*Try it*: Repeat the data exactly, please.

*Information*:
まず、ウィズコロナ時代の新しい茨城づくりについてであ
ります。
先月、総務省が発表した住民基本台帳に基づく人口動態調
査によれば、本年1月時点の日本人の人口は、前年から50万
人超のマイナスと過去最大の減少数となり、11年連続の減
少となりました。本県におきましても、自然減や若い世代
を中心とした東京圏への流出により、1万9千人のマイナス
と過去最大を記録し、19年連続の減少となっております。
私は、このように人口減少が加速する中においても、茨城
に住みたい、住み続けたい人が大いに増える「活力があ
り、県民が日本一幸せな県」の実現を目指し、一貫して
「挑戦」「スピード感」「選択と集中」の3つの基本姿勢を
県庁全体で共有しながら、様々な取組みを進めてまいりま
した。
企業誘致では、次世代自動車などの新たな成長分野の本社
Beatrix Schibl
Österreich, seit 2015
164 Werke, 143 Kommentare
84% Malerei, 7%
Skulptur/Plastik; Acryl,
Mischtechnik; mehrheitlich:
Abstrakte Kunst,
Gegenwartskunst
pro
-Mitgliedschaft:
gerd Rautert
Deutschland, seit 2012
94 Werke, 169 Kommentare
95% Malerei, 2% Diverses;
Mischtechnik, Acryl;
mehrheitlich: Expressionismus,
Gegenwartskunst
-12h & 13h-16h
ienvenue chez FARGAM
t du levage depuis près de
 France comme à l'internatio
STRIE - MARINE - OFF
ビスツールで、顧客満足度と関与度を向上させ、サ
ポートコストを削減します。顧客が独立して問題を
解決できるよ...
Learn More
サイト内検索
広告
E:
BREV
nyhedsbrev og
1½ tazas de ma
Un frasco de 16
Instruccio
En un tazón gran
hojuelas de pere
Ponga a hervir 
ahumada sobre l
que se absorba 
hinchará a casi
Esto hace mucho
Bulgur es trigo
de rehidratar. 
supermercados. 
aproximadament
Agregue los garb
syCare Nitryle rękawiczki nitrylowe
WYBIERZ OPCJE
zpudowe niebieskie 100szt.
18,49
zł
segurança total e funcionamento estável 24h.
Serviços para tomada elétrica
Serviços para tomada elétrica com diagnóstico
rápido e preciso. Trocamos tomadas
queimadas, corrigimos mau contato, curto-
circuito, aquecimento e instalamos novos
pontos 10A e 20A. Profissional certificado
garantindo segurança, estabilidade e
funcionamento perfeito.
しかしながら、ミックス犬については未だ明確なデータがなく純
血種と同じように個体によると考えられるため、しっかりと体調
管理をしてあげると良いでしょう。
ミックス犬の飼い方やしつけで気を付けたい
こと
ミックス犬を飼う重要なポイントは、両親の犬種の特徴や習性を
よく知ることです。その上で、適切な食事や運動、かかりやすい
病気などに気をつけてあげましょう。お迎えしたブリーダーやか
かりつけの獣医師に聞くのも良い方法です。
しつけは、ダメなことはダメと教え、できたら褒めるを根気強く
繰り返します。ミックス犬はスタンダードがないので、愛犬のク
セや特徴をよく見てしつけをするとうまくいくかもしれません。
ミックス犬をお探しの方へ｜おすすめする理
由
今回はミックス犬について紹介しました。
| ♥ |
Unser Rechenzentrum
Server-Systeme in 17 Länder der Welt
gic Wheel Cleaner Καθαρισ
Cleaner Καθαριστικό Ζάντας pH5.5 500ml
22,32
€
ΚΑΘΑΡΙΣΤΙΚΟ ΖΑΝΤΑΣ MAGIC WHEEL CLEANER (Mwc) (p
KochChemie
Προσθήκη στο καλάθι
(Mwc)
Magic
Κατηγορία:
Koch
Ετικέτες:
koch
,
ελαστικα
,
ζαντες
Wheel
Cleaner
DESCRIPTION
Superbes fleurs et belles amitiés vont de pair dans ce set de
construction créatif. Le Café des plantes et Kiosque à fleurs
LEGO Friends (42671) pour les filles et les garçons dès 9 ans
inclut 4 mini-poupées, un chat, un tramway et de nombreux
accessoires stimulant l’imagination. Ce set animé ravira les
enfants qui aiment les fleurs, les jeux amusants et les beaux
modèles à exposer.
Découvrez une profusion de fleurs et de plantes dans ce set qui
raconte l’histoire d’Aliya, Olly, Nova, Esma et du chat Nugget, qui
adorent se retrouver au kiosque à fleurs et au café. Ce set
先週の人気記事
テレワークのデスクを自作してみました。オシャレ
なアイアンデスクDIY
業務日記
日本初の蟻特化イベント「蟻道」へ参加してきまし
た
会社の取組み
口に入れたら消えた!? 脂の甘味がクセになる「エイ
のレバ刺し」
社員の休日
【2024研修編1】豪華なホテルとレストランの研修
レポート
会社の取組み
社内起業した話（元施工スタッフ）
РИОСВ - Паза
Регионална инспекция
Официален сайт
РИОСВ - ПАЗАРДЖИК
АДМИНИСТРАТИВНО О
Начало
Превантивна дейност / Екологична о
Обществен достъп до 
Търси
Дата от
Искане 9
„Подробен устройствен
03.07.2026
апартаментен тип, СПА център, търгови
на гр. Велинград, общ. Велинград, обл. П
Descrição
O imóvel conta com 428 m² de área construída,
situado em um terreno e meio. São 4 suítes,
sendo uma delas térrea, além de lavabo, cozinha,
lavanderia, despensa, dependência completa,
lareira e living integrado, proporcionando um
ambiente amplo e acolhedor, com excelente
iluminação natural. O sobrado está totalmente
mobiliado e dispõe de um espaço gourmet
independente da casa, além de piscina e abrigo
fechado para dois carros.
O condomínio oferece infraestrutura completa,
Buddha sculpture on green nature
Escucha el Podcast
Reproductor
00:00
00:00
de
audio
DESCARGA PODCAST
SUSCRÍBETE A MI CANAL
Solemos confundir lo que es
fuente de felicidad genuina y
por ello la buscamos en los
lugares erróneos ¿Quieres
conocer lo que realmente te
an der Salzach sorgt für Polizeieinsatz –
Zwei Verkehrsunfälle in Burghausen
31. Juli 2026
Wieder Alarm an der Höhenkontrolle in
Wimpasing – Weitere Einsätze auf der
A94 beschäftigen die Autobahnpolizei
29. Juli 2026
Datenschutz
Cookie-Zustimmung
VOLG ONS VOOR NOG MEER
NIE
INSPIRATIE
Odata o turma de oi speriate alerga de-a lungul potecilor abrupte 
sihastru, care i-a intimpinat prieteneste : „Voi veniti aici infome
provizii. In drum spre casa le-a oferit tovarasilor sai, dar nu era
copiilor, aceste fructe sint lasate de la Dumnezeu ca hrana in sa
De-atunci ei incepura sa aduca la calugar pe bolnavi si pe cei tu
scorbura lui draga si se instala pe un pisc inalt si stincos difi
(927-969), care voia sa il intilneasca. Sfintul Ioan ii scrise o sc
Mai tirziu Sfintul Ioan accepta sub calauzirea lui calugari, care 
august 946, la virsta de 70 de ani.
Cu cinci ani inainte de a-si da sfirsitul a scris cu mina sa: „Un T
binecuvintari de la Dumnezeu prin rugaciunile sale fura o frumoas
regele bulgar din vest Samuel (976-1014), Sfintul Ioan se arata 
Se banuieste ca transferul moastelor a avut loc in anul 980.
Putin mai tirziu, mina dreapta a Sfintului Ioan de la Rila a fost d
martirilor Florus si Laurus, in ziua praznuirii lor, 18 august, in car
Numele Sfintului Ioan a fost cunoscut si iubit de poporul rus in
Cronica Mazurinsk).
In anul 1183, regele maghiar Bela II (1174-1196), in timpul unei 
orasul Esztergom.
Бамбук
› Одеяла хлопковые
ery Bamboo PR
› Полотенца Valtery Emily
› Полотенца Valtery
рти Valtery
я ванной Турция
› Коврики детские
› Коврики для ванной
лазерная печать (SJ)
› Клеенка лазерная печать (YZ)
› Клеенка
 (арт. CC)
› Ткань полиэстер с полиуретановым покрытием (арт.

*Response area*:
まず、ウィズコロナ時代の新しい茨城づくりについてであ
ります。
先月、総務省が発表した住民基本台帳に基づく人口動態調
査によれば、本年1月時点の日本人の人口は、前年から50万
人超のマイナスと過去最大の減少数となり、11年連続の減
少となりました。本県におきましても、自然減や若い世代
を中心とした東京圏への流出により、1万9千人のマイナス
と過去最大を記録し、19年連続の減少となっております。
私は、このように人口減少が加速する中においても、茨城
に住みたい、住み続けたい人が大いに増える「活力があ
り、県民が日本一幸せな県」の実現を目指し、一貫して
「挑戦」「スピード感」「選択と集中」の3つの基本姿勢を
県庁全体で共有しながら、様々な取組みを進めてまいりま
した。
企業誘致では、次世代自動車などの新たな成長分野の本社
Beatrix Schibl
Österreich, seit 2015
164 Werke, 143 Kommentare
84% Malerei, 7%
Skulptur/Plastik; Acryl,
Mischtechnik; mehrheitlich:
Abstrakte Kunst,
Gegenwartskunst
pro
-Mitgliedschaft:
gerd Rautert
Deutschland, seit 2012
94 Werke, 169 Kommentare
95% Malerei, 2% Diverses;
Mischtechnik, Acryl;
mehrheitlich: Expressionismus,
Gegenwartskunst
-12h & 13h-16h
ienvenue chez FARGAM
t du levage depuis près de
 France comme à l'internatio
STRIE - MARINE - OFF
ビスツールで、顧客満足度と関与度を向上させ、サ
ポートコストを削減します。顧客が独立して問題を
解決できるよ...
Learn More
サイト内検索
広告
E:
BREV
nyhedsbrev og
1½ tazas de ma
Un frasco de 16
Instruccio
En un tazón gran
hojuelas de pere
Ponga a hervir 
ahumada sobre l
que se absorba 
hinchará a casi
Esto hace mucho
Bulgur es trigo
de rehidratar. 
supermercados. 
aproximadament
Agregue los garb
syCare Nitryle rękawiczki nitrylowe
WYBIERZ OPCJE
zpudowe niebieskie 100szt.
18,49
zł
segurança total e funcionamento estável 24h.
Serviços para tomada elétrica
Serviços para tomada elétrica com diagnóstico
rápido e preciso. Trocamos tomadas
queimadas, corrigimos mau contato, curto-
circuito, aquecimento e instalamos novos
pontos 10A e 20A. Profissional certificado
garantindo segurança, estabilidade e
funcionamento perfeito.
しかしながら、ミックス犬については未だ明確なデータがなく純
血種と同じように個体によると考えられるため、しっかりと体調
管理をしてあげると良いでしょう。
ミックス犬の飼い方やしつけで気を付けたい
こと
ミックス犬を飼う重要なポイントは、両親の犬種の特徴や習性を
よく知ることです。その上で、適切な食事や運動、かかりやすい
病気などに気をつけてあげましょう。お迎えしたブリーダーやか
かりつけの獣医師に聞くのも良い方法です。
しつけは、ダメなことはダメと教え、できたら褒めるを根気強く
繰り返します。ミックス犬はスタンダードがないので、愛犬のク
セや特徴をよく見てしつけをするとうまくいくかもしれません。
ミックス犬をお探しの方へ｜おすすめする理
由
今回はミックス犬について紹介しました。
| ♥ |
Unser Rechenzentrum
Server-Systeme in 17 Länder der Welt
gic Wheel Cleaner Καθαρισ
Cleaner Καθαριστικό Ζάντας pH5.5 500ml
22,32
€
ΚΑΘΑΡΙΣΤΙΚΟ ΖΑΝΤΑΣ MAGIC WHEEL CLEANER (Mwc) (p
KochChemie
Προσθήκη στο καλάθι
(Mwc)
Magic
Κατηγορία:
Koch
Ετικέτες:
koch
,
ελαστικα
,
ζαντες
Wheel
Cleaner
DESCRIPTION
Superbes fleurs et belles amitiés vont de pair dans ce set de
construction créatif. Le Café des plantes et Kiosque à fleurs
LEGO Friends (42671) pour les filles et les garçons dès 9 ans
inclut 4 mini-poupées, un chat, un tramway et de nombreux
accessoires stimulant l’imagination. Ce set animé ravira les
enfants qui aiment les fleurs, les jeux amusants et les beaux
modèles à exposer.
Découvrez une profusion de fleurs et de plantes dans ce set qui
raconte l’histoire d’Aliya, Olly, Nova, Esma et du chat Nugget, qui
adorent se retrouver au kiosque à fleurs et au café. Ce set
先週の人気記事
テレワークのデスクを自作してみました。オシャレ
なアイアンデスクDIY
業務日記
日本初の蟻特化イベント「蟻道」へ参加してきまし
た
会社の取組み
口に入れたら消えた!? 脂の甘味がクセになる「エイ
のレバ刺し」
社員の休日
【2024研修編1】豪華なホテルとレストランの研修
レポート
会社の取組み
社内起業した話（元施工スタッフ）
РИОСВ - Паза
Регионална инспекция
Официален сайт
РИОСВ - ПАЗАРДЖИК
АДМИНИСТРАТИВНО О
Начало
Превантивна дейност / Екологична о
Обществен достъп до 
Търси
Дата от
Искане 9
„Подробен устройствен
03.07.2026
апартаментен тип, СПА център, търгови
на гр. Велинград, общ. Велинград, обл. П
Descrição
O imóvel conta com 428 m² de área construída,
situado em um terreno e meio. São 4 suítes,
sendo uma delas térrea, além de lavabo, cozinha,
lavanderia, despensa, dependência completa,
lareira e living integrado, proporcionando um
ambiente amplo e acolhedor, com excelente
iluminação natural. O sobrado está totalmente
mobiliado e dispõe de um espaço gourmet
independente da casa, além de piscina e abrigo
fechado para dois carros.
O condomínio oferece infraestrutura completa,
Buddha sculpture on green nature
Escucha el Podcast
Reproductor
00:00
00:00
de
audio
DESCARGA PODCAST
SUSCRÍBETE A MI CANAL
Solemos confundir lo que es
fuente de felicidad genuina y
por ello la buscamos en los
lugares erróneos ¿Quieres
conocer lo que realmente te
an der Salzach sorgt für Polizeieinsatz –
Zwei Verkehrsunfälle in Burghausen
31. Juli 2026
Wieder Alarm an der Höhenkontrolle in
Wimpasing – Weitere Einsätze auf der
A94 beschäftigen die Autobahnpolizei
29. Juli 2026
Datenschutz
Cookie-Zustimmung
VOLG ONS VOOR NOG MEER
NIE
INSPIRATIE
Odata o turma de oi speriate alerga de-a lungul potecilor abrupte 
sihastru, care i-a intimpinat prieteneste : „Voi veniti aici infome
provizii. In drum spre casa le-a oferit tovarasilor sai, dar nu era
copiilor, aceste fructe sint lasate de la Dumnezeu ca hrana in sa
De-atunci ei incepura sa aduca la calugar pe bolnavi si pe cei tu
scorbura lui draga si se instala pe un pisc inalt si stincos difi
(927-969), care voia sa il intilneasca. Sfintul Ioan ii scrise o sc
Mai tirziu Sfintul Ioan accepta sub calauzirea lui calugari, care 
august 946, la virsta de 70 de ani.
Cu cinci ani inainte de a-si da sfirsitul a scris cu mina sa: „Un T
binecuvintari de la Dumnezeu prin rugaciunile sale fura o frumoas
regele bulgar din vest Samuel (976-1014), Sfintul Ioan se arata 
Se banuieste ca transferul moastelor a avut loc in anul 980.
Putin mai tirziu, mina dreapta a Sfintului Ioan de la Rila a fost d
martirilor Florus si Laurus, in ziua praznuirii lor, 18 august, in car
Numele Sfintului Ioan a fost cunoscut si iubit de poporul rus in
Cronica Mazurinsk).
In anul 1183, regele maghiar Bela II (1174-1196), in timpul unei 
orasul Esztergom.
Бамбук
› Одеяла хлопковые
ery Bamboo PR
› Полотенца Valtery Emily
› Полотенца Valtery
рти Valtery
я ванной Турция
› Коврики детские
› Коврики для ванной
лазерная печать (SJ)
› Клеенка лазерная печать (YZ)
› Клеенка
 (арт. CC)
› Ткань полиэстер с полиуретановым покрытием (арт.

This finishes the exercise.